Mike McMahon : Oui. Il s'agit au départ de trois épisodes de la saga Cursed Earth, dont un que j'ai illustré, intitulé The Burger Wars et qui parlait d'une guerre de gangs confrontant les adeptes de McDonald à ceux de Burger King. On y voyait Ronald McDonald exécuter des serveurs parce que les tables n'étaient pas convenablement nettoyées, ce genre de choses. Je crois que ce qui s'est passé, c'est que l'éditeur a choisi de ne pas les republier par la suite, de crainte qu'une action en justice soit intentée. Dans une des histoires, on voyait aussi le Géant Vert, celui des conserves de légumes – ce n'est pas moi qui l'ai illustrée, je crois que c'était Brian Bolland – et la compagnie en question avait réagi et je crois que c'est sur cette base que les trois épisodes n'avaient pas été réimprimés. Mais je dois bien dire que quand ils sont sortis, à l'époque, je les avais bien aimés ! C'était dingue ! Et quel boulot ! Ces illustrations montrant la foule, quand Dredd est capturé par les Barons du Burger ! [rires]

Mike McMahon


C'est bon de pouvoir découvrir ces épisodes aujourd'hui !
Mike McMahon : Oui, ça parait un peu idiot aujourd'hui mais, à l'époque, plein de choses ont été censurées. 20 ans après, on se demande pourquoi telle ou telle œuvre, telle chanson a bien pu être censurée.

Un autre titre que l'on a récemment découvert, en France, c'est The Last American qui vient de sortir ici. Est-ce que tu referais cette histoire à l'identique aujourd'hui et, sinon, qu'est-ce que tu changerais ?

# # # #

• _CONSIGNES_:
a) Reprenez l'entretien avec Mike McMahon depuis « Mike McMahon : Oui, ça » jusqu'à « pu être censurée. » inclus, en substituant « absurde » à « idiot ».
b) Traduisez en anglais la phrase suivante de l'entretien avec Mike McMahon : « C'est bon de pouvoir découvrir ces épisodes aujourd'hui ! »

• _EXTRAITS DE DONNÉES_:
# # # #

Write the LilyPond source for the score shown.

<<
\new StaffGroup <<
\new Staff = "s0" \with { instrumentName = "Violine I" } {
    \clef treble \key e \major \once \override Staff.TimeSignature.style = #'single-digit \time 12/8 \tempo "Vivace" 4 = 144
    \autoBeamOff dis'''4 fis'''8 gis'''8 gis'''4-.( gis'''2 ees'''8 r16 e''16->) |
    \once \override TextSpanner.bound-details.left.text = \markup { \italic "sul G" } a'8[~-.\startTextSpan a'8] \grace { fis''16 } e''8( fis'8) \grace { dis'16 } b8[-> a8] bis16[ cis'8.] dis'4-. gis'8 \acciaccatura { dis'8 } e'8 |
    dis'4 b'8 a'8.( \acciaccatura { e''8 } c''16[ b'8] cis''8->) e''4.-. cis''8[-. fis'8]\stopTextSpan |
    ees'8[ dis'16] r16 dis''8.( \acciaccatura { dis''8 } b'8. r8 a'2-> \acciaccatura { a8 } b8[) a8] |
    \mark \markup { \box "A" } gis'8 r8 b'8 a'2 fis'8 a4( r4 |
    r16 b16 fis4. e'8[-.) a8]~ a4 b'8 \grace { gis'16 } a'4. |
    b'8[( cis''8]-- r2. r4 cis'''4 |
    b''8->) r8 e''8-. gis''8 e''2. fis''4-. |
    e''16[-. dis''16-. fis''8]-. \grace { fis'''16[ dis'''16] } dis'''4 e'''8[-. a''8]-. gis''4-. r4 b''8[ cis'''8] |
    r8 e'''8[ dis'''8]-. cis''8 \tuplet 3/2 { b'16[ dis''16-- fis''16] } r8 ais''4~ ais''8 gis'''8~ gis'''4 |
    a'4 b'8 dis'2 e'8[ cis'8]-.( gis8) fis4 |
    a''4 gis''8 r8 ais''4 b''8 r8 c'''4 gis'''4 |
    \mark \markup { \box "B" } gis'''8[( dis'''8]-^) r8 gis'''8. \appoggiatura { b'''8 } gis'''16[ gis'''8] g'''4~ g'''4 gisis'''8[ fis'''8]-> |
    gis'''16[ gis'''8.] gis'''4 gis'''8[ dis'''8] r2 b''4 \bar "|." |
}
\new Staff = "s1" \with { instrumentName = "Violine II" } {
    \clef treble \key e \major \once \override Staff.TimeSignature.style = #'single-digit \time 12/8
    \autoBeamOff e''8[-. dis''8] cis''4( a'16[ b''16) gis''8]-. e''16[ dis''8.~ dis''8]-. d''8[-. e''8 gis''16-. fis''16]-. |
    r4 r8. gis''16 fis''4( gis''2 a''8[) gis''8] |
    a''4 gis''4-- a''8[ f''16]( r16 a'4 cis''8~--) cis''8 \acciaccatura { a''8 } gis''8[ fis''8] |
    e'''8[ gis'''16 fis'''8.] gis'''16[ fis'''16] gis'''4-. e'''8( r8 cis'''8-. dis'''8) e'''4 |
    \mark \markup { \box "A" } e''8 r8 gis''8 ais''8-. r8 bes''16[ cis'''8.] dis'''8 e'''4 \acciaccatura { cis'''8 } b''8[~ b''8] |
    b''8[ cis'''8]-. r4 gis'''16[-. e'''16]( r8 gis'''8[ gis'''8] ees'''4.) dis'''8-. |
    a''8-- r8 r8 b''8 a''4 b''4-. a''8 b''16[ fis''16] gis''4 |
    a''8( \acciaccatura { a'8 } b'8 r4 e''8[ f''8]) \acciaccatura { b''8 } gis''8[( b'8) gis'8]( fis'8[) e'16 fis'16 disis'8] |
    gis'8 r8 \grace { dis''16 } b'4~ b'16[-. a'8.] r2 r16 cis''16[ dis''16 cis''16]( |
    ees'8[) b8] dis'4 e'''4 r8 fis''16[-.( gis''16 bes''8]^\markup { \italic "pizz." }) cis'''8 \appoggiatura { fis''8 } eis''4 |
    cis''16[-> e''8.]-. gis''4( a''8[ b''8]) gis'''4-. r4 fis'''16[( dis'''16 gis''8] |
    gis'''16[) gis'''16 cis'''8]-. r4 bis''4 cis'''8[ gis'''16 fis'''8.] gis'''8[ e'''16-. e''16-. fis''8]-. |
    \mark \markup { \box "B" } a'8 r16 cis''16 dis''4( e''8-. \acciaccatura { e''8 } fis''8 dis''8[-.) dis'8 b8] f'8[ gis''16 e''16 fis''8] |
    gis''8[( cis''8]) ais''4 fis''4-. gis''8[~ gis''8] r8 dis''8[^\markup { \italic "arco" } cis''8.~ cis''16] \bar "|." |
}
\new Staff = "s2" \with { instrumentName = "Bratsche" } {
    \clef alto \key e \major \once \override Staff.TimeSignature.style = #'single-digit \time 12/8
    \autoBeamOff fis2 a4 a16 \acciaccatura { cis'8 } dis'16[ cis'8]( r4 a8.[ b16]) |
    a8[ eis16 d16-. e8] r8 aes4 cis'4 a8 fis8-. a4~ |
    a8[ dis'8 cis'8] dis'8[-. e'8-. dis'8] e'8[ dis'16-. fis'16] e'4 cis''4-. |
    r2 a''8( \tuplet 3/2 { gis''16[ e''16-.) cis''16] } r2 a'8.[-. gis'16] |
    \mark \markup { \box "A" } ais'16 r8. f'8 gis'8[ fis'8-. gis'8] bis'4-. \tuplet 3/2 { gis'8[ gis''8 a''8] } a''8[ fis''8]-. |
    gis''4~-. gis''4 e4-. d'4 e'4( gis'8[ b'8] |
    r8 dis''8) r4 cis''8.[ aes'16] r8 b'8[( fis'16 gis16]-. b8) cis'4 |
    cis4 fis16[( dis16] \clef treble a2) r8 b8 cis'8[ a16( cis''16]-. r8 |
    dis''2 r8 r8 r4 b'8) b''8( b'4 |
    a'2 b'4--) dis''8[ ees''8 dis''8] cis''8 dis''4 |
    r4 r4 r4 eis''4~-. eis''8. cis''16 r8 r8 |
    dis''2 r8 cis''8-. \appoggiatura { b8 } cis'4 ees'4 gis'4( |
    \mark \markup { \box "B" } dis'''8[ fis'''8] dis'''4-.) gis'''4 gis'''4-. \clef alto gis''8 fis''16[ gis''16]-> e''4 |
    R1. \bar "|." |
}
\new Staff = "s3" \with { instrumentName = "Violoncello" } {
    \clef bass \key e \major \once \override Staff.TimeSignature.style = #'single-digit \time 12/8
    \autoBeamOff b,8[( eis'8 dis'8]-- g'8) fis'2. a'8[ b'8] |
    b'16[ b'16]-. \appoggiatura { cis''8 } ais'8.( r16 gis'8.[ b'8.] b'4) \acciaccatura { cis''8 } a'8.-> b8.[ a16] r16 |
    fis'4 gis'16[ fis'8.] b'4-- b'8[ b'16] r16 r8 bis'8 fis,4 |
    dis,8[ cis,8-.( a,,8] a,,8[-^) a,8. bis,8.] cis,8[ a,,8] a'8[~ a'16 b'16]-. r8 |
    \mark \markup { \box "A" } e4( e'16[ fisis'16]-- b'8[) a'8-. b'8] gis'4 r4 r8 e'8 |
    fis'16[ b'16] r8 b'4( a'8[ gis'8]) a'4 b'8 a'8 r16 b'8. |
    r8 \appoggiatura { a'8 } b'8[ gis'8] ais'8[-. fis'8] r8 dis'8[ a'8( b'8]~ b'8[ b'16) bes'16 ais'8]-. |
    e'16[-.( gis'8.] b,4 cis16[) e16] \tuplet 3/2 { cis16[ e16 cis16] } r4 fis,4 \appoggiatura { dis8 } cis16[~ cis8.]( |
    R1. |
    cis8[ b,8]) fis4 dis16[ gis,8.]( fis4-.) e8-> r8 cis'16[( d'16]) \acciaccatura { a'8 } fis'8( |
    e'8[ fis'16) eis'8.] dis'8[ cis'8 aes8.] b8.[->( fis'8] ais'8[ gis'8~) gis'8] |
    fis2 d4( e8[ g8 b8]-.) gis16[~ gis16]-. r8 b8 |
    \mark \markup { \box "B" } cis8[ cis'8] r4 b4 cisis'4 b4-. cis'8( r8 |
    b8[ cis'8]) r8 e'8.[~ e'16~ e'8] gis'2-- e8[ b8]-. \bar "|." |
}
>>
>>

# # # #

• _CORRIGÉ_:
a)
Mike McMahon : Oui, ça parait un peu absurde aujourd'hui mais, à l'époque, plein de choses ont été censurées. 20 ans après, on se demande pourquoi telle ou telle œuvre, telle chanson a bien pu être censurée.

b) It's good to be able to discover these episodes today!